Institute for War and Peace Reporting | Giving Voice, Driving Change

Uzbekistan Seeks Dialogue With Taleban

Uzbekistan attempts to build bridges with the Taleban after their recent victory over the Northern Alliance.
By Galima Bukharbaeva

Uzbekistan is prepared to end its hostility towards Taleban following the movement's recent military successes against the Northern Alliance.

Regardless of its aims and policies, Uzbekistan now recognises the Taleban as a major political force in Afghanistan, Uzbek Minister of Foreign Affairs Abdulaziz Kamilov announced.

"Uzbekistan is prepared to enter into dialogue with whichever government is recognized by the people of Afghanistan," he said after a meeting between Uzbek and Taleban ambassadors in Islamabad on October 1.

Uzbek President Islam Karimov added that finding a common language and living in peace with Afghanistan was a political necessity. Policy towards the Taleban would now be one of "pragmatic constructivism", he said.

Uzbekistan's change of heart towards the Taleban is prompted by the reality on the ground. Until now the Commonwealth of Independent States have supported the Northern Alliance forces of Akhmad Shakh Massoud, but recent military success have brought territories on the Uzbek border under the control of the Taleban, who are now estimated to control over 95 per cent of Afghan territory.

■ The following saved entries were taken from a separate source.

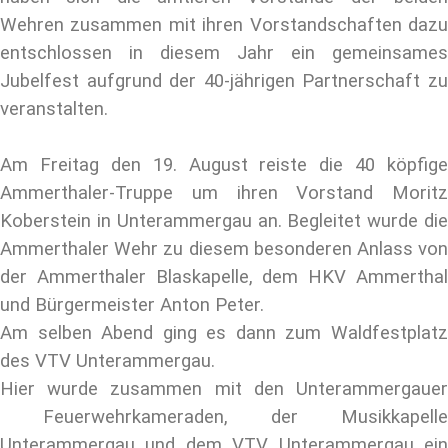
Wehren zusammen mit ihren Vorstandschaften dazu
entschlossen in diesem Jahr ein gemeinsames
Jubelfest aufgrund der 40-jährigen Partnerschaft zu
veranstalten.
Am Freitag den 19. August reiste die 40 köpfige
Ammerthaler-Truppe um ihren Vorstand Moritz
Koberstein in Unterammergau an. Begleitet wurde die
Ammerthaler Wehr zu diesem besonderen Anlass von
der Ammerthaler Blaskapelle, dem HKV Ammerthal
und Bürgermeister Anton Peter.
Am selben Abend ging es dann zum Waldfestplatz
des VTV Unterammergau.
Hier wurde zusammen mit den Unterammergauer
Feuerwehrkameraden, der Musikkapelle
Unterammergau und dem VTV Unterammergau ein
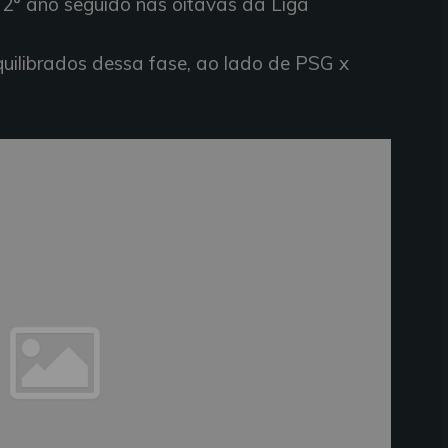
o 2° ano seguido nas oitavas da Liga
uilibrados dessa fase, ao lado de PSG x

Karimov simply cannot risk a hostile neighbour so close, according to Uzbek analysts.

The Taleban's recent success is the result of increased assistance from Saudi Arabia, the United Arab Emirates and Pakistan, according to Mukimjon Kirgizbaev of the Academy of State and Social Construction. "They want to see the situation in Afghanistan resolved, to have a state with a single leader," he said.

Kirgizbaev predicts that Uzbekistan will now use economic incentives as a bargaining chip in its relations with the Taleban. These are likely to come in the form of electrical energy, which Uzbekistan provides to northern parts of Afghanistan.

Afghanistan has not paid its energy bill since 1993, running up a debt which stood at $77 million by the beginning of 1999, when Uzbekistan cut off supplies.

The Taleban will also be offered an agreement on the construction of a gas pipeline passing through Afghan territory, from Turkmenistan to Pakistan. Such a pipeline would be very profitable for the Taleban.

However, some analysts argue that it is premature to write off the Northern Alliance. As soon as snow fall begins in about ten days, the military situation will be frozen on the ground. So if the Taleban wants to drive home its advantage, it would need to launch a final major military operation before then, according to an Afghani diplomat from exiled President Burkhoniddin Rabani's entourage.

Massoud has fought his way out of tighter corners before, according to the diplomat, who questioned the wisdom of Uzbekistan's overtures towards the Taleban.

However, political analyst Shukhrat Khurramov argues that Uzbekistan has no alternative. The country shares a border with Afghanistan, where the Taleban are now clearly in the ascendancy.

Having urged the world community to focus its attention on Afghanistan since 1993, it seems that Uzbekistan now wishes to see a quick end to the conflict there. This necessitates engaging one camp in constructive dialogue - even if that camp is the Taleban.